Romy Schneider, « L’Enfer » de Dante, la cité « DDF » à Saint-Denis… Nos replays du week-end

LA LISTE DE LA MATINALE

Dante et Botticelli pour revisiter L’Enfer, fin de partie pour Angela Merkel, retour à la vie de Romy Schneider… et pour ces anonymes de trois cités du « 9-3 » qui ont choisi de se serrer les coudes face à l’adversité.

Romy Schneider, l’œuvre-vie d’une comédienne

Romy Schneider et Harvey Keitel dans le film dramatique franco-allemand réalisé par Bertrand Tavernier en 1980 : « La mort en direct ».

« On parle rarement de “l’œuvre” d’un acteur ou d’une actrice. On dit “carrière”, on dit “filmographie”, presque jamais “œuvre”. Or, pour moi, Romy Schneider est l’autrice d’une œuvre cinématographique majeure. Sa vie est dans son œuvre – ou l’inverse. »

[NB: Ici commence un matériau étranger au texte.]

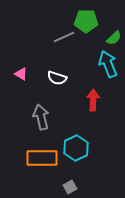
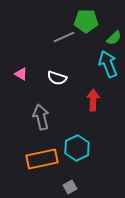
cyan hexagon: moved 1 px right
orange rectangle: moved 1 px down; rotated 12 degrees counterclockwise
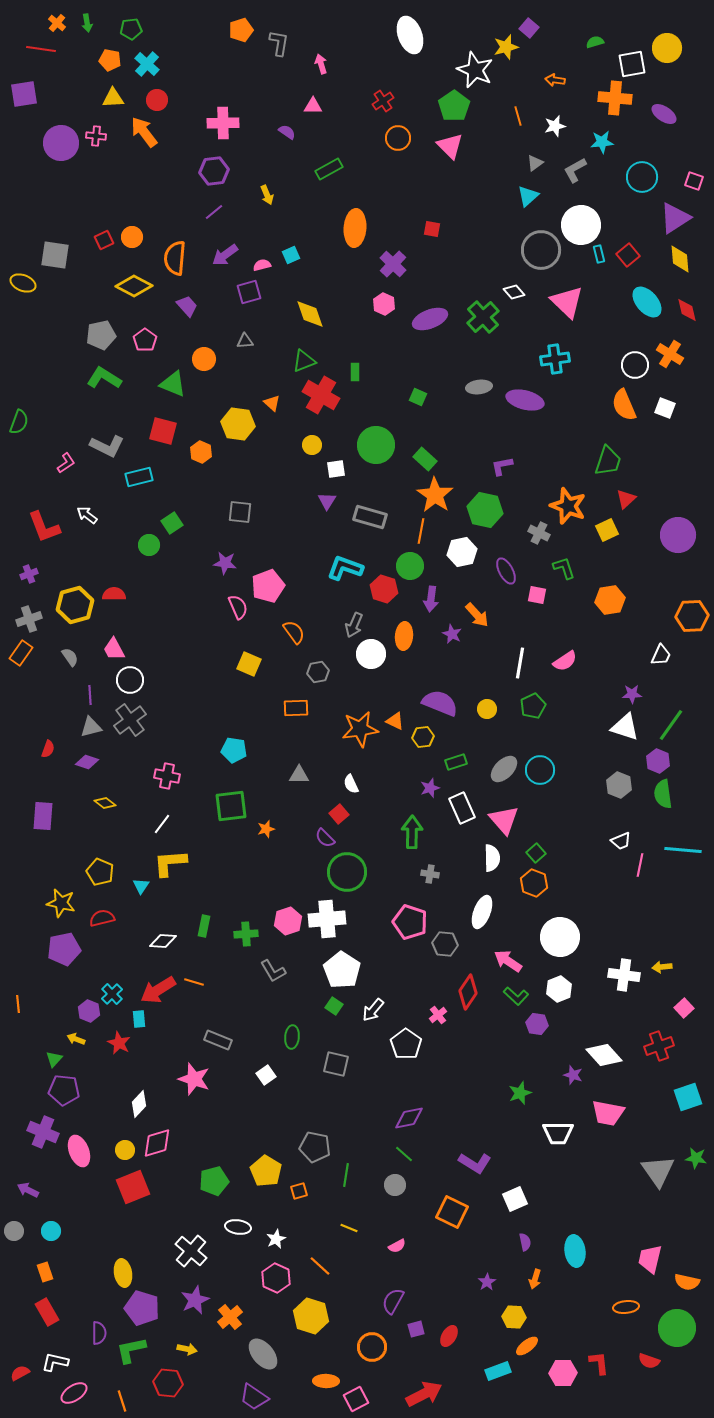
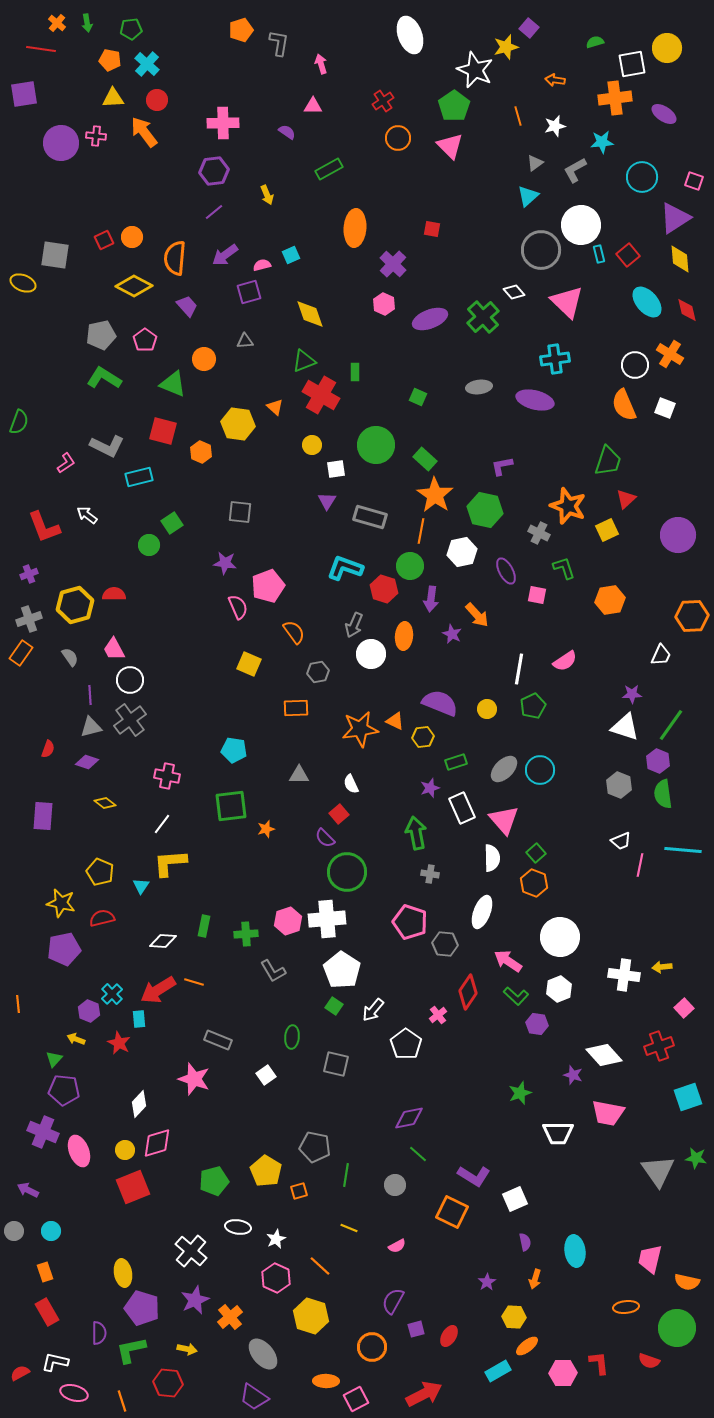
orange cross at (615, 98): rotated 12 degrees counterclockwise
purple ellipse at (525, 400): moved 10 px right
orange triangle at (272, 403): moved 3 px right, 4 px down
white line at (520, 663): moved 1 px left, 6 px down
green arrow at (412, 832): moved 4 px right, 1 px down; rotated 12 degrees counterclockwise
green line at (404, 1154): moved 14 px right
purple L-shape at (475, 1163): moved 1 px left, 13 px down
cyan rectangle at (498, 1371): rotated 10 degrees counterclockwise
pink ellipse at (74, 1393): rotated 48 degrees clockwise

Le dramaturge Guillaume Poix redonne parole et sens à la vie et à l’œuvre de la comédienne, qui pour lui se confondent, dans ses soixante-trois films, « dont certains auront marqué l’histoire du cinéma ». Un projet hors norme, avec Cédric Aussir à la réalisation : ne faire dire à Romy Schneider que ce qu’elle a articulé.

Pour ce faire, Guillaume Poix a visionné l’intégralité de sa filmographie, notant toutes les répliques qu’il trouve « belles et symptomatiques » et qu’il monte ensuite jusqu’à former ce magnifique monologue qui constitue la première partie de son texte. Il utilise le même procédé pour la troisième partie, élaborant cette fois un montage à partir des entretiens que l’actrice a accordés ou de choses qu’elle a écrites dans son journal.

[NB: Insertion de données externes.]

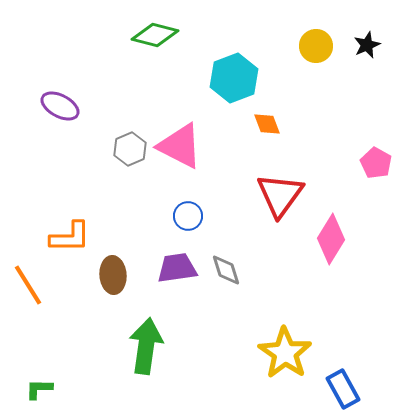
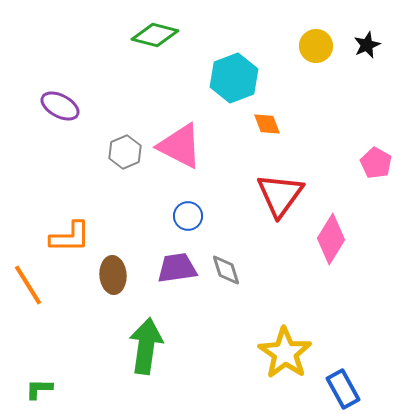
gray hexagon: moved 5 px left, 3 px down
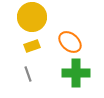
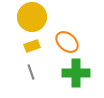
orange ellipse: moved 3 px left
gray line: moved 3 px right, 2 px up
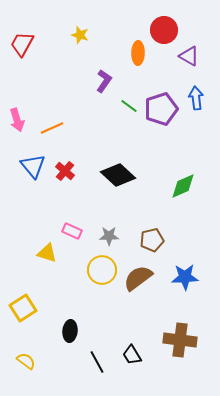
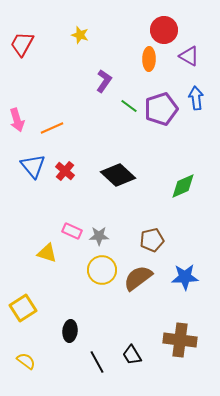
orange ellipse: moved 11 px right, 6 px down
gray star: moved 10 px left
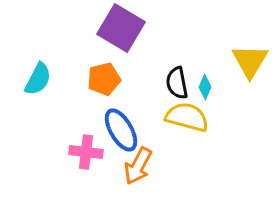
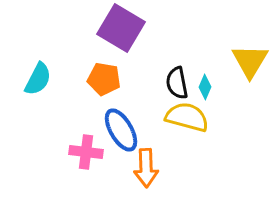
orange pentagon: rotated 24 degrees clockwise
orange arrow: moved 8 px right, 2 px down; rotated 30 degrees counterclockwise
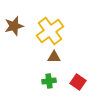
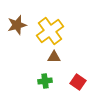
brown star: moved 3 px right, 1 px up
green cross: moved 4 px left
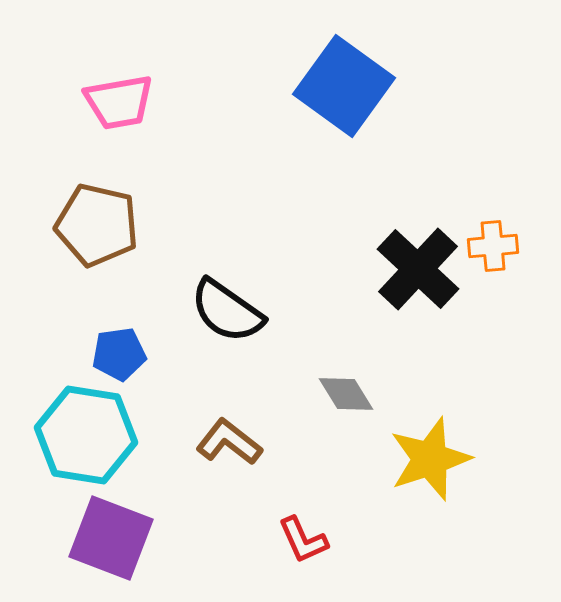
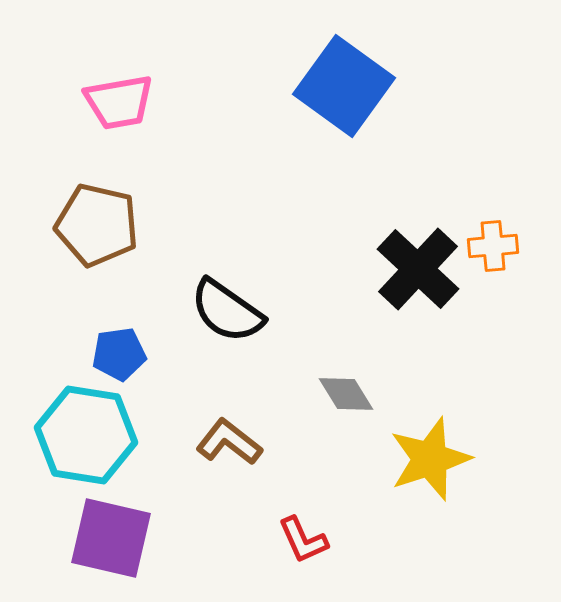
purple square: rotated 8 degrees counterclockwise
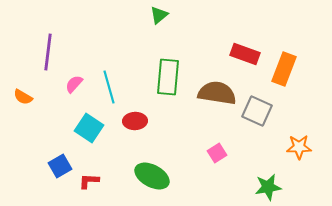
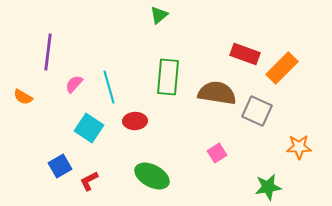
orange rectangle: moved 2 px left, 1 px up; rotated 24 degrees clockwise
red L-shape: rotated 30 degrees counterclockwise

Pour la partie centrale, place est laissée à la fiction et à ses partenaires masculins : Alain Delon en tête bien sûr, mais évidemment aussi Philippe Noiret, Jean-Louis Trintignant, Michel Piccoli… « J’ai le sentiment que quelque chose de mon véritable moi transparaît de plus en plus au fil des films », disait celle qui confiait : « La plupart des choses écrites sur moi sont des mensonges. » Ce qui a le plus ému Guillaume Poix, c’est cette frontière, ténue, entre la fiction et le réel : « Dans ses soixante-trois films, elle est physiquement malmenée, souvent par son conjoint. C’est très troublant de voir qu’elle était cette figure qu’il était tolérable de frapper : aujourd’hui, cela ferait événement. » Emilie Grangeray

« Soudain Romy Schneider », de Guillaume Poix, réalisé par Cédric Aussir. En podcast sur Franceculture.fr

Botticelli, la renaissance de « La Divine Comédie » de Dante

Portrait de Dante Alighieri (1265-1321) par Botticelli, 1495.

Voilà sept cents ans que Dante Alighieri (1265-1321) a disparu, un 14 septembre, laissant à la postérité sa Commedia – tenue pour « divine » par Boccace, dès 1373. Le documentaire Botticelli Inferno, de Ralph Loop, nous fait découvrir un autre chantre éternel du génial poète florentin considéré comme l’égal de Shakespeare et le père de la langue italienne : Sandro Botticelli. Un Florentin lui aussi, peintre de génie et fin lettré, en homme de la Renaissance, qui entreprit d’illustrer La Divina Commedia et sa centaine de chants, emmenant le lecteur dans un voyage initiatique au cœur de l’Enfer, du Purgatoire, du Paradis.